Man darf neugierig sein, wie die deutsche Kulturkritik auf diese Großwetterlage aus lauter mentalen Hochdruckgebieten reagiert. Harmonie, bürgergesellschaftliche Freude am zivilen Erfolg, Abwesenheit aller militärischer Erinnerungen: Wo bleibt die Selbstwahrnehmung des Problematischen, Düsteren, des langen Schattens der Vergangenheit, wo bleibt der stumme Gast A.H. am Tische des nationalen Schicksals? Und wo sind wenigstens die Konstanten des Pittoresken, die man früher "urdeutsch" genannt hat? Wo deutscher Wald und Schäferhund, wo Burgenromantik und Sauerkraut und Hausmannskost? Da attestieren sich die heutigen Deutschen auch noch, Faust I ("Im Deutschen lügt man, wenn man höflich ist") zum Trotz, ausgerechnet die Höflichkeit zur Nationaleigenschaft!

Scharfsichtige Kenner des Befragungsgeschäfts werden wahrscheinlich bemerken, daß es aus dem Wald so heraustönt, wie man hineinruft. Daß die Fragenden den Befragten viele positive "Bilder" angeboten haben, ist wahr, und wer greift nicht lieber am Büffet nach den angenehmen Speisen als den heiklen. Aber dennoch machte man es sich zu leicht, wenn man das harmonische Selbstbild der Deutschen von 2005 nur für eine demoskopische Konstruktion hielte. Was die Zahlen lehren, ist die Wahrheit: Die Deutschen leben in ihren Gefühlen dort, wo sie eigentlich immer hingehört haben, im Gehäuse der europäischen Werte von Freiheit, Gleichheit und Brüderlichkeit. Die heutigen Deutschen sind in den Tiefenschichten ihrer nationalen Mentalität ihren europäischen Nachbarn zum Verwechseln ähnlich. Gerade weil sie die totale Zerstörung ihres Lebenshauses noch so gut erinnern, sind sie gänzlich desinteressiert an anderen Grundwerten als denen, die allen Menschen guten Willens gleich heilig sind. Was an national Eigentümlichem noch übrig ist, daß schleift das große Mahlwerk der kulturellen Globalisierung ab.

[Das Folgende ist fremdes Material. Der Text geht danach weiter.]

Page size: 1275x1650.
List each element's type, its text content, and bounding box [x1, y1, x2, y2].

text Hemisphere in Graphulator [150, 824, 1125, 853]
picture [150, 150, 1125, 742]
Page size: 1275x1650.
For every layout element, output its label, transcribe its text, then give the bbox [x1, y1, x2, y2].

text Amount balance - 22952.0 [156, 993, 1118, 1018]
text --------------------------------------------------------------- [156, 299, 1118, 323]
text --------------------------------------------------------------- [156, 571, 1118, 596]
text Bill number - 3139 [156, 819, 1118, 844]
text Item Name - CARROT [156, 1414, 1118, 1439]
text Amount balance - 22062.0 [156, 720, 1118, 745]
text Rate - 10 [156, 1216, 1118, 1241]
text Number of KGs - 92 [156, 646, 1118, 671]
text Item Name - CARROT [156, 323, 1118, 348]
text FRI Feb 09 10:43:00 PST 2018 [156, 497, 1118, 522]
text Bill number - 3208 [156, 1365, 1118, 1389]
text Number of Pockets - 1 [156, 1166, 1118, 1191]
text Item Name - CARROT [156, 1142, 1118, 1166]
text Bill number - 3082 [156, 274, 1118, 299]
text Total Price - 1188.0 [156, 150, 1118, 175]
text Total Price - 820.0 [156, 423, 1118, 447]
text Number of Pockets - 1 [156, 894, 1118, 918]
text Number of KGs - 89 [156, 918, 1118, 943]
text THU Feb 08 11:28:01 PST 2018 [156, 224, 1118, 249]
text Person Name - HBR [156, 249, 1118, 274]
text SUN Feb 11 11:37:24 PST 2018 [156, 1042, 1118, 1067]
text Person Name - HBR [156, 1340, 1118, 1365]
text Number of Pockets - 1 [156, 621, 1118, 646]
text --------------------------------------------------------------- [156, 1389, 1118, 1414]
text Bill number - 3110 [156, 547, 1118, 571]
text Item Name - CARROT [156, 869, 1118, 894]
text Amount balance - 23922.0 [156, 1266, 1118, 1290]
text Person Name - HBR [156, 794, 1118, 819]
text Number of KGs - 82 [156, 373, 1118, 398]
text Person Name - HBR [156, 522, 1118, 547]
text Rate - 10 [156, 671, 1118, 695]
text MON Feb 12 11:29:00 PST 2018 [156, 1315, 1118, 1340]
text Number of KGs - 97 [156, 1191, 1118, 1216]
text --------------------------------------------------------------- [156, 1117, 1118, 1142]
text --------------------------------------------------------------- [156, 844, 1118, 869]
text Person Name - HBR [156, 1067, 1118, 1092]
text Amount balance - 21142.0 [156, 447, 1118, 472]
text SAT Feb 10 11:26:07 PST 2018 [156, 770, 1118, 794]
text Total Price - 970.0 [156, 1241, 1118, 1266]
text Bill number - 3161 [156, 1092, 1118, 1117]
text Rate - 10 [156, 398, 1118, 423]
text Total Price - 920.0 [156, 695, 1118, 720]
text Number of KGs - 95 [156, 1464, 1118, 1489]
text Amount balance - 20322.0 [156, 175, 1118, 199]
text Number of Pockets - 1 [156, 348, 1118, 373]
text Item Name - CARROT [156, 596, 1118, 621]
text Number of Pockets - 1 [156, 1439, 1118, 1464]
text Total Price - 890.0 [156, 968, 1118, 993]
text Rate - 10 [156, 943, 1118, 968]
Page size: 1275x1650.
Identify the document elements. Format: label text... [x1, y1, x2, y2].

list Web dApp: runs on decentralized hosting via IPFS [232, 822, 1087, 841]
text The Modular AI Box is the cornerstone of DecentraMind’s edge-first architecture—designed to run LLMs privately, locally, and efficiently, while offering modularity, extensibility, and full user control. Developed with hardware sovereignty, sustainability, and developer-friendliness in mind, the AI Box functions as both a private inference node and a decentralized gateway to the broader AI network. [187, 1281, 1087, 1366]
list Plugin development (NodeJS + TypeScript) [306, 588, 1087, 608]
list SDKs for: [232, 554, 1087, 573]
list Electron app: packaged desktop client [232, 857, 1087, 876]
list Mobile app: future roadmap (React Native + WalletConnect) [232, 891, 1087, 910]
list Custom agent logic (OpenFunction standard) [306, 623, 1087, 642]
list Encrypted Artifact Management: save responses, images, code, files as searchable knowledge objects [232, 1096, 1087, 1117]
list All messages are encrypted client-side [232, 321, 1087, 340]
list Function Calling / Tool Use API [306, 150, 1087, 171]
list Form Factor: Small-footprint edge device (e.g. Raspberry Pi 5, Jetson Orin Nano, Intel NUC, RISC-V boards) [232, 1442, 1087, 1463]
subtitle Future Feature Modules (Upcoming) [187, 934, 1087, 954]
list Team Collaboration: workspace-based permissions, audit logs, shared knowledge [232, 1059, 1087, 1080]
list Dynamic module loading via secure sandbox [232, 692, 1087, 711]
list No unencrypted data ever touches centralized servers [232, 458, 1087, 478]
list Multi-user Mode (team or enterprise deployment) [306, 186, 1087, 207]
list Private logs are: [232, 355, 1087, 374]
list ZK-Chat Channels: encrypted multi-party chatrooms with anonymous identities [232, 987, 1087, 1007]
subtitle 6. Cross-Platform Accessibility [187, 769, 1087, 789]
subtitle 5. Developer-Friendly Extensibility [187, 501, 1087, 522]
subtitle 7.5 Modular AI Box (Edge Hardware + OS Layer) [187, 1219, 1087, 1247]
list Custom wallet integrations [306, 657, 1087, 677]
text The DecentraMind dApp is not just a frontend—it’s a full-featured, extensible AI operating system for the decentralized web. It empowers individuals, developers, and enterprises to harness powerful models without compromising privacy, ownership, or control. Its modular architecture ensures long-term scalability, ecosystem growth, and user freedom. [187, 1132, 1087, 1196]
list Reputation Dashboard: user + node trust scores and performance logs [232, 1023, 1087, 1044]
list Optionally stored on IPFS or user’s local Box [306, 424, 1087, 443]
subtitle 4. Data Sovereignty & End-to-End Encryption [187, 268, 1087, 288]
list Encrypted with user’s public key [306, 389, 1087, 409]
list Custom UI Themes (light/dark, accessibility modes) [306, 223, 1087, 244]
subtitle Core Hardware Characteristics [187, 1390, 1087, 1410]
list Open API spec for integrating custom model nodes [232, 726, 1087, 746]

Für die politische Pädagogik sollte der exakt gemessene Seelenzustand der Deutschen Anlaß zur kritischen Selbstprüfung werden. Denn nicht nur an den Gedenktagen, die an die Geschichte des bösen Deutschland vor 1945 erinnern, kursieren ganz andere demoskopische Statistiken durch die Öffentlichkeit. In ihnen ist davon die Rede, daß weiterhin die Versuchung zu unfreiheitlichem Denken die kollektive Mentalität bedrohe. Mich würde schon lebhaft interessieren, welche von beiden Demoskopien denn nun den schärferen Röntgenblick in die Seele der Deutschen hat? Vielleicht läßt sich das Rätsel dadurch lösen, daß man das Grundprinzip der Demokratie, die Entscheidungsfindung durch Mehrheitsentscheid, auch in der Mentalitätsforschung ernst nimmt.

Es gibt eine unübersehbare Literatur, die von den "schwierigen" und den "gefährdeten" Deutschen handelt. Es gibt eine verschwindend kleine Literatur, die von den "Stillen im Lande" handelt, von denen, die unsere Gesellschaft zusammenhalten. Die Extremen sind auffälliger, journalistisch auch interessanter als die Durchschnittlichen. Daß denen, welche den Schritt weg vom Wege des freiheitlichen Common sense getan haben oder vielleicht tun könnten, unter die Arme gegriffen werden muß, notfalls unmißverständlich, das ist das eine. Aber die künstlich wachgehaltene Sorge, all unser demokratisches Leben und Treiben spiele sich auf schwankendem Boden ab, kann endlich ins Archiv deutscher Neurosen abgelegt werden.

Was ist typisch deutsch? Das typisch Menschliche: Stolz aufs gemeinsam Vollbrachte, Freude am Leben, so wie es der Gattung Mensch eingeboren ist: in Freiheit.

Christoph Stölzl ist Historiker und Gründungsdirektor des Deutschen Historischen Museums Berlin.